Dataset records

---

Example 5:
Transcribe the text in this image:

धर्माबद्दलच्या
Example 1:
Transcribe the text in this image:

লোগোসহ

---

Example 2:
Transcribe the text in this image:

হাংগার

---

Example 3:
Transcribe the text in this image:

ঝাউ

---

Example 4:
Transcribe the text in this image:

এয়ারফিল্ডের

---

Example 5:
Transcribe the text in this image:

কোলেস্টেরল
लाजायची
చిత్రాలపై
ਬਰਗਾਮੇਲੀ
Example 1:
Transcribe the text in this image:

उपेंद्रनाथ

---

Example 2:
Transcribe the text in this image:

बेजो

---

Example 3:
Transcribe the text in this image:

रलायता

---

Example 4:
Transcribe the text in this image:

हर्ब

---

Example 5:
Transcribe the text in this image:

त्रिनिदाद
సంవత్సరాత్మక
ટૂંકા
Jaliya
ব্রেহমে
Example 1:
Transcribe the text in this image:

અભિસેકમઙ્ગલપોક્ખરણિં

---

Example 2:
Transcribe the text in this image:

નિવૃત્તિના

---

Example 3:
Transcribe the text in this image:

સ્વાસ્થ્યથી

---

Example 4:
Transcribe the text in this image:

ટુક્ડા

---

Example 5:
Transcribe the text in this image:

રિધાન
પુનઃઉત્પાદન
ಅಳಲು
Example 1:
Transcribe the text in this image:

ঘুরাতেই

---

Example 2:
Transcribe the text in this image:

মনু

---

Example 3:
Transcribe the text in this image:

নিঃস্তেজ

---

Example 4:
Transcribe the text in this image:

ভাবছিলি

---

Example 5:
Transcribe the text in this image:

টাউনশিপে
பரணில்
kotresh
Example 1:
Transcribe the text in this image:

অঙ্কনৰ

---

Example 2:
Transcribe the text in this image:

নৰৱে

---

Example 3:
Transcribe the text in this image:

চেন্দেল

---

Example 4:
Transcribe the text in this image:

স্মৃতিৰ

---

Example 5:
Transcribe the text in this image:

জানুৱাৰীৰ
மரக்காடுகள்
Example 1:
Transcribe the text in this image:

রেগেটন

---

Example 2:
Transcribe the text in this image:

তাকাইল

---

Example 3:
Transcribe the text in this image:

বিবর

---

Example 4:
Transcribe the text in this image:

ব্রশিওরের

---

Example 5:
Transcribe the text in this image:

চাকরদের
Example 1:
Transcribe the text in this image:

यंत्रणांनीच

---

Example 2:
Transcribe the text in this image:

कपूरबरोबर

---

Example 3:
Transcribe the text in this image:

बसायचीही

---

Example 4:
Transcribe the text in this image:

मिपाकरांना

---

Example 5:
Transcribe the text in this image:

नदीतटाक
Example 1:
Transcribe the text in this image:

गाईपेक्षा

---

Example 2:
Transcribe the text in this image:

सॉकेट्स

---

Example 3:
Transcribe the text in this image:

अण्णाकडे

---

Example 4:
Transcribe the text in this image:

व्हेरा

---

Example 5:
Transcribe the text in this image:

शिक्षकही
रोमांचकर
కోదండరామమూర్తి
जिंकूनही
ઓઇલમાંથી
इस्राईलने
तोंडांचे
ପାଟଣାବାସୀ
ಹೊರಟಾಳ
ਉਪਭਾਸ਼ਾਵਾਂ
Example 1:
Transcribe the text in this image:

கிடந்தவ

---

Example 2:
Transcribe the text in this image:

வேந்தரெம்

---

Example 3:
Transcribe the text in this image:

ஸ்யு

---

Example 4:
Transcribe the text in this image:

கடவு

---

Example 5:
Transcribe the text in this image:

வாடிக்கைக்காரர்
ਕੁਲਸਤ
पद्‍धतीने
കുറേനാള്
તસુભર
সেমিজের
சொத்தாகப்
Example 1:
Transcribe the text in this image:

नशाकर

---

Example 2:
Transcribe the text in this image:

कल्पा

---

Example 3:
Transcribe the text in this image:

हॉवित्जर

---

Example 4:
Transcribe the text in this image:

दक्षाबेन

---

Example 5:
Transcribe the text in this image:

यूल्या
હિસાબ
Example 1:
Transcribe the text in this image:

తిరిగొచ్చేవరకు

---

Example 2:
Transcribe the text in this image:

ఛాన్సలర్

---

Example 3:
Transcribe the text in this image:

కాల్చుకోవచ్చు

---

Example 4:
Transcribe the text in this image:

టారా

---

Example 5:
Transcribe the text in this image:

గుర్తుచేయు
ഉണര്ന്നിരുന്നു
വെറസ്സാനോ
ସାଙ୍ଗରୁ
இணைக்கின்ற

Task brief
Whatever appears in the records must be returned exactly.

Answer to the exercise
---

Example 5:
Transcribe the text in this image:

धर्माबद्दलच्या
Example 1:
Transcribe the text in this image:

লোগোসহ

---

Example 2:
Transcribe the text in this image:

হাংগার

---

Example 3:
Transcribe the text in this image:

ঝাউ

---

Example 4:
Transcribe the text in this image:

এয়ারফিল্ডের

---

Example 5:
Transcribe the text in this image:

কোলেস্টেরল
लाजायची
చిత్రాలపై
ਬਰਗਾਮੇਲੀ
Example 1:
Transcribe the text in this image:

उपेंद्रनाथ

---

Example 2:
Transcribe the text in this image:

बेजो

---

Example 3:
Transcribe the text in this image:

रलायता

---

Example 4:
Transcribe the text in this image:

हर्ब

---

Example 5:
Transcribe the text in this image:

त्रिनिदाद
సంవత్సరాత్మక
ટૂંકા
Jaliya
ব্রেহমে
Example 1:
Transcribe the text in this image:

અભિસેકમઙ્ગલપોક્ખરણિં

---

Example 2:
Transcribe the text in this image:

નિવૃત્તિના

---

Example 3:
Transcribe the text in this image:

સ્વાસ્થ્યથી

---

Example 4:
Transcribe the text in this image:

ટુક્ડા

---

Example 5:
Transcribe the text in this image:

રિધાન
પુનઃઉત્પાદન
ಅಳಲು
Example 1:
Transcribe the text in this image:

ঘুরাতেই

---

Example 2:
Transcribe the text in this image:

মনু

---

Example 3:
Transcribe the text in this image:

নিঃস্তেজ

---

Example 4:
Transcribe the text in this image:

ভাবছিলি

---

Example 5:
Transcribe the text in this image:

টাউনশিপে
பரணில்
kotresh
Example 1:
Transcribe the text in this image:

অঙ্কনৰ

---

Example 2:
Transcribe the text in this image:

নৰৱে

---

Example 3:
Transcribe the text in this image:

চেন্দেল

---

Example 4:
Transcribe the text in this image:

স্মৃতিৰ

---

Example 5:
Transcribe the text in this image:

জানুৱাৰীৰ
மரக்காடுகள்
Example 1:
Transcribe the text in this image:

রেগেটন

---

Example 2:
Transcribe the text in this image:

তাকাইল

---

Example 3:
Transcribe the text in this image:

বিবর

---

Example 4:
Transcribe the text in this image:

ব্রশিওরের

---

Example 5:
Transcribe the text in this image:

চাকরদের
Example 1:
Transcribe the text in this image:

यंत्रणांनीच

---

Example 2:
Transcribe the text in this image:

कपूरबरोबर

---

Example 3:
Transcribe the text in this image:

बसायचीही

---

Example 4:
Transcribe the text in this image:

मिपाकरांना

---

Example 5:
Transcribe the text in this image:

नदीतटाक
Example 1:
Transcribe the text in this image:

गाईपेक्षा

---

Example 2:
Transcribe the text in this image:

सॉकेट्स

---

Example 3:
Transcribe the text in this image:

अण्णाकडे

---

Example 4:
Transcribe the text in this image:

व्हेरा

---

Example 5:
Transcribe the text in this image:

शिक्षकही
रोमांचकर
కోదండరామమూర్తి
जिंकूनही
ઓઇલમાંથી
इस्राईलने
तोंडांचे
ପାଟଣାବାସୀ
ಹೊರಟಾಳ
ਉਪਭਾਸ਼ਾਵਾਂ
Example 1:
Transcribe the text in this image:

கிடந்தவ

---

Example 2:
Transcribe the text in this image:

வேந்தரெம்

---

Example 3:
Transcribe the text in this image:

ஸ்யு

---

Example 4:
Transcribe the text in this image:

கடவு

---

Example 5:
Transcribe the text in this image:

வாடிக்கைக்காரர்
ਕੁਲਸਤ
पद्‍धतीने
കുറേനാള്
તસુભર
সেমিজের
சொத்தாகப்
Example 1:
Transcribe the text in this image:

नशाकर

---

Example 2:
Transcribe the text in this image:

कल्पा

---

Example 3:
Transcribe the text in this image:

हॉवित्जर

---

Example 4:
Transcribe the text in this image:

दक्षाबेन

---

Example 5:
Transcribe the text in this image:

यूल्या
હિસાબ
Example 1:
Transcribe the text in this image:

తిరిగొచ్చేవరకు

---

Example 2:
Transcribe the text in this image:

ఛాన్సలర్

---

Example 3:
Transcribe the text in this image:

కాల్చుకోవచ్చు

---

Example 4:
Transcribe the text in this image:

టారా

---

Example 5:
Transcribe the text in this image:

గుర్తుచేయు
ഉണര്ന്നിരുന്നു
വെറസ്സാനോ
ସାଙ୍ଗରୁ
இணைக்கின்ற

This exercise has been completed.